* [Material for this task]:
* * *

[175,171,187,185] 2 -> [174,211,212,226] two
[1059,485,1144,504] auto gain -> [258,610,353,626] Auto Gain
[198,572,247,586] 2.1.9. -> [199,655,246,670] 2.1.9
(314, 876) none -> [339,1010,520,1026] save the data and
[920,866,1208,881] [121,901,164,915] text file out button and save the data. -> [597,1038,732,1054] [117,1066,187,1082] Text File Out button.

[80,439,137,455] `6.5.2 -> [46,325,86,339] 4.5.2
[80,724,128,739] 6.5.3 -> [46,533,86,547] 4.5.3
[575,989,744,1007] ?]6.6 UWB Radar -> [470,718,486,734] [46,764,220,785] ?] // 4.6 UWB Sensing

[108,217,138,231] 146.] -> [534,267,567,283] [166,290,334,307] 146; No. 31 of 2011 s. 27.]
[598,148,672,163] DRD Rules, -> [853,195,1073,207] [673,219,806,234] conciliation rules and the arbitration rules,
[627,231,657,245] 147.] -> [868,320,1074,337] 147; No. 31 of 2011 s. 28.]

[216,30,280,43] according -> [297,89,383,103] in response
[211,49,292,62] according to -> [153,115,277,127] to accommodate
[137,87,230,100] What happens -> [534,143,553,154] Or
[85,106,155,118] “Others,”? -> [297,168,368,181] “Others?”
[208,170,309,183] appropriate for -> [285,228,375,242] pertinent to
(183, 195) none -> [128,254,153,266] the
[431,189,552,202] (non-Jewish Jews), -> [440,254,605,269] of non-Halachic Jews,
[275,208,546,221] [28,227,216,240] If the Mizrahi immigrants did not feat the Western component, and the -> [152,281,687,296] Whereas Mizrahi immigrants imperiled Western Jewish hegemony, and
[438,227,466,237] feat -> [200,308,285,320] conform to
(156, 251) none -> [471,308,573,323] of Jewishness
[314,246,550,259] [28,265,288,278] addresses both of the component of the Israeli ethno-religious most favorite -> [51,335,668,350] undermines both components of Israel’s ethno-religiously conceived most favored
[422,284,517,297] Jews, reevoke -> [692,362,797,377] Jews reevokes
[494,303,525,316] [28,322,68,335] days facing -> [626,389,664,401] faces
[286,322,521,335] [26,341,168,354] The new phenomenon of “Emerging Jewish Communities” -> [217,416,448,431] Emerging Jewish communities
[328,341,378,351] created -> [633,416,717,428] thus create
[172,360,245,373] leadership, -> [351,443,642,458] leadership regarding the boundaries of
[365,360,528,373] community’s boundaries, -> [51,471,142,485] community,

* * *

* [Task directions]: Search the material above for the word "save", and return each line that holds it.

* [Answer box]:
(314, 876) none -> [339,1010,520,1026] save the data and
[920,866,1208,881] [121,901,164,915] text file out button and save the data. -> [597,1038,732,1054] [117,1066,187,1082] Text File Out button.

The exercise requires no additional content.